• [BRANO CITATO]:
-=-=-
Il maresciallo Žukov, preoccupato dalla minacciosa avanzata tedesca, rinforzò opportunamente le indebolite forze della 6ª Armata corazzata del generale Andrej Kravčenko con una parte della 27ª Armata di fucilieri, con tre reggimenti di carri pesanti Stalin e con la massa della 2ª Armata corazzata del generale Semën Bogdanov. Anche Stalin mostrò preoccupazione e criticò il comportamento delle truppe e delle forze aeree per non essere riuscite a bloccare la marcia tedesca ed a impedire i rifornimenti aerei della sacca. Venne inviato sul posto il maresciallo Novikov, comandante dell'aviazione sovietica che impegnò al 2ª e la 5ª Armata aerea per supportare il 1° Fronte Ucraino del generale Vatutin messo sotto pressione dall'attacco delle Panzer-Division del generale Hube. Il generale Konev venne sollecitato a distruggere al più presto le forze nemiche bloccate nella sacca di Korsun'[30].
Nel frattempo continuava il tentativo del 3º Panzerkorps di sbloccare le forze del generale Stemmermann; il generale Breith venne autorizzato finalmente da Hitler ad impegnare il grosso della 1. Panzer-Division in una marcia diretta verso est oltre il fiume Hnylyj Tikyč, che nonostante il freddo non era ghiacciato, e l'11 febbraio i carri del generale Richard Koll (comandante della divisione corazzata) ripartirono all'attacco sul fianco est del cuneo di sfondamento riuscendo a conquistare il villaggio di Bušcanka. Tuttavia un tentativo del reparto di panzer del tenente Ciliox di conquistare di sorpresa un ponte sul fiume a Lysjanka non ebbe successo la notte del 12 febbraio. Il 13 febbraio il battaglione corazzato del capitano Cramer fece un nuovo tentativo e riuscì il giorno seguente ad attraversare il fiume Hnylyj Tikyč su un ponte intatto nonostante la dura resistenza dei mezzi corazzati del 5º Corpo carri della Guardia[31].
Dopo aver raggiunto Lisjanka a est del fiume, divenne decisivo per i tedeschi conquistare l'importante quota 239, difesa dal grosso del 5º Corpo carri della Guardia del generale Savel'ev con circa 50 T-34. Il gruppo corazzato della 1. Panzer-Division al comando del tenente colonnello Frank e il Panzerverband Bäke, appoggiati dai granatieri del capitano Ebeling, cercarono quindi di conquistare l'altura con un nuovo attacco condotto in un clima invernale estremo ma, nonostante qualche successo, non riuscirono a raggiungere l'obiettivo contrastati da una resistenza sempre più solida. La 1. Panzer-Division, completamente esausta e rimasta con soli 12 carri armati, dovette sospendere gli attacchi e passare sulla difensiva[32].
-=-=-
• [MATERIALE DI PARTENZA]:

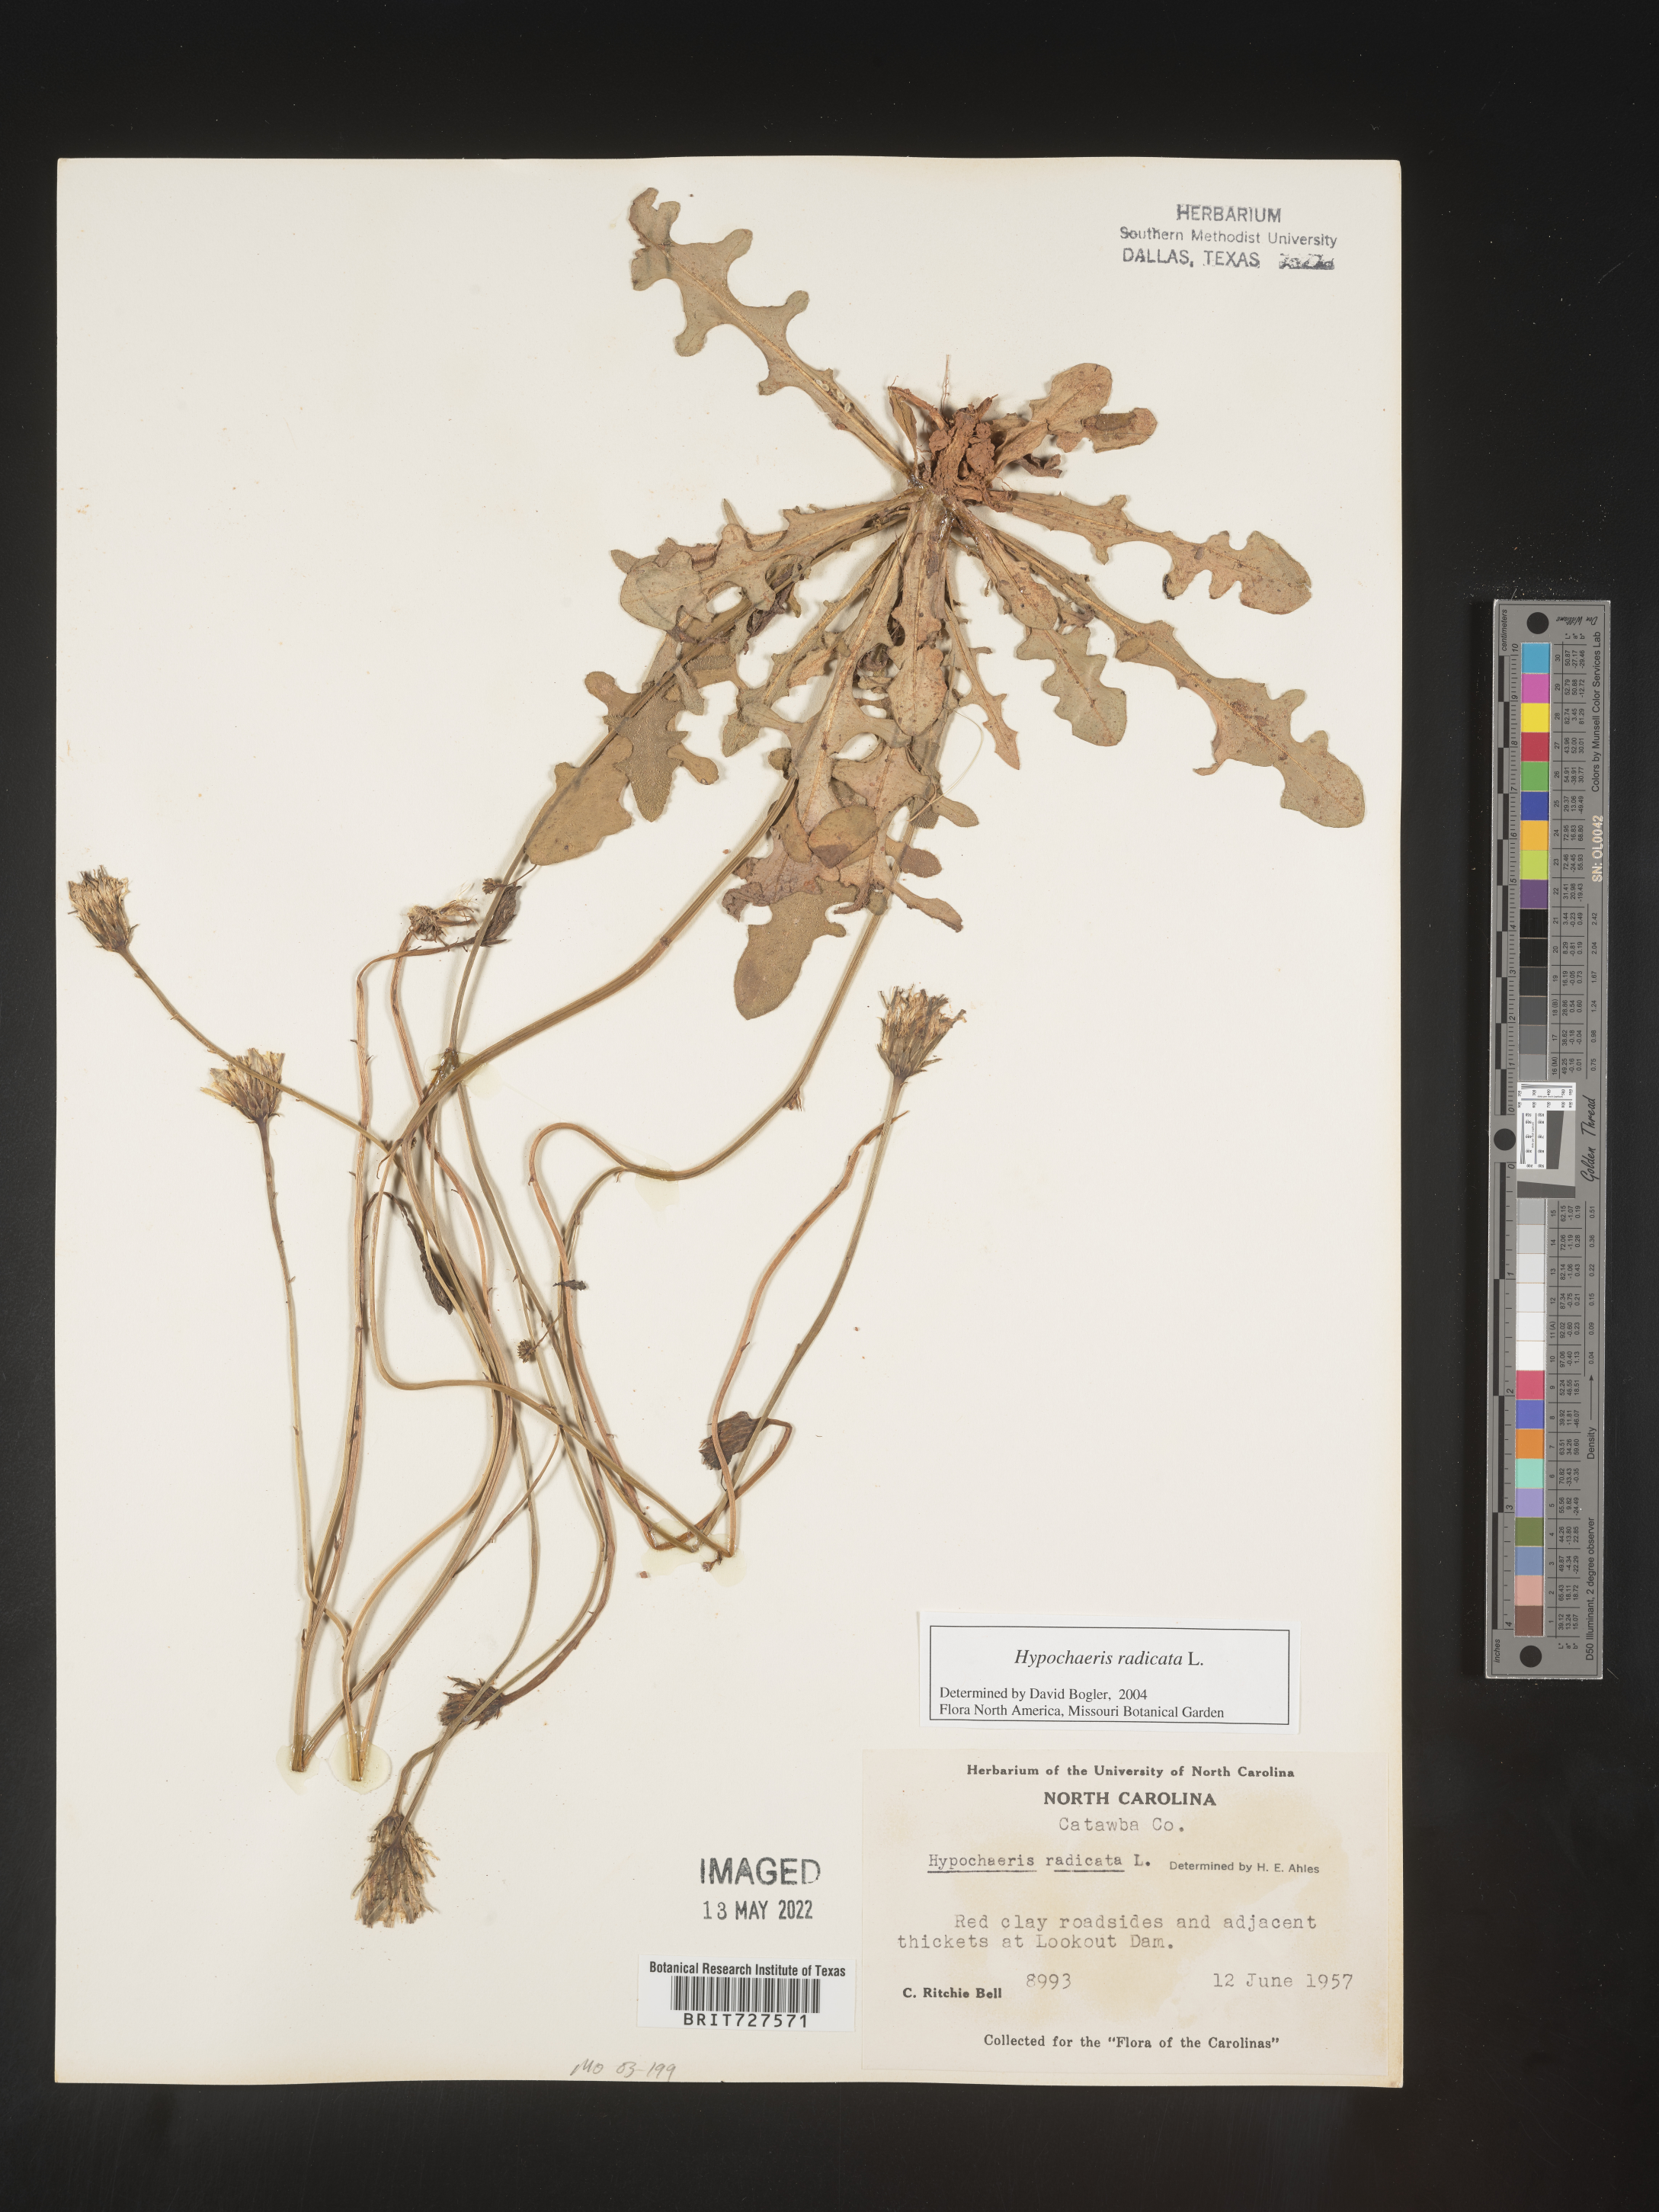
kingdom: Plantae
-=-=-
• [ISTRUZIONE SCRITTA 1]:
Copia dal brano citato il passo che comincia con "Il maresciallo Žukov, preoccupato" e finisce con "sacca di Korsun'[30].".
• [ISTRUZIONE SCRITTA 2]:
Elenca tutte le date del mese di febbraio che compaiono nel brano sulla sacca di Korsun'.
• [ISTRUZIONE SCRITTA 3]:
Scrivi il seguito del brano sulla sacca di Korsun', riprendendo dopo la sua ultima frase.

• [RISPOSTA 1]:
Il maresciallo Žukov, preoccupato dalla minacciosa avanzata tedesca, rinforzò opportunamente le indebolite forze della 6ª Armata corazzata del generale Andrej Kravčenko con una parte della 27ª Armata di fucilieri, con tre reggimenti di carri pesanti Stalin e con la massa della 2ª Armata corazzata del generale Semën Bogdanov. Anche Stalin mostrò preoccupazione e criticò il comportamento delle truppe e delle forze aeree per non essere riuscite a bloccare la marcia tedesca ed a impedire i rifornimenti aerei della sacca. Venne inviato sul posto il maresciallo Novikov, comandante dell'aviazione sovietica che impegnò al 2ª e la 5ª Armata aerea per supportare il 1° Fronte Ucraino del generale Vatutin messo sotto pressione dall'attacco delle Panzer-Division del generale Hube. Il generale Konev venne sollecitato a distruggere al più presto le forze nemiche bloccate nella sacca di Korsun'[30].

• [RISPOSTA 2]:
11 febbraio
12 febbraio
13 febbraio

• [RISPOSTA 3]:
A nord-ovest ed a ovest di Lysjanka la situazione tedesca stava peggiorando: la 16. e la 17. Panzer-Division dovettero contrastare la pericolosa controffensiva dei corpi meccanizzati della 2ª Armata corazzata del generale Bogdanov, mentre la Leibstandarte SS esaurì le sue forze nei combattimenti di Vynohrad. Il 16 febbraio il generale Walther Wenck, capo di stato maggiore della 1. Panzer-Division, si recò al posto comando avanzato e convenne sull'impossibilità per il 3º Panzerkorps di riprendere l'offensiva di fronte alle difese sovietiche del 1° Fronte Ucraino del generale Vatutin; quindi i panzer dei gruppi Frank e Bäke, giunti a circa nove chilometri dalle forze accerchiate del generale Stemmermann, sospesero gli attacchi e si schierarono a difesa di Lysjanka cercando di resistere in quella posizione esposta in attesa dell'arrivo delle truppe della sacca che dal 7 febbraio erano impegnate in un drammatico tentativo di uscire dalla trappola[33].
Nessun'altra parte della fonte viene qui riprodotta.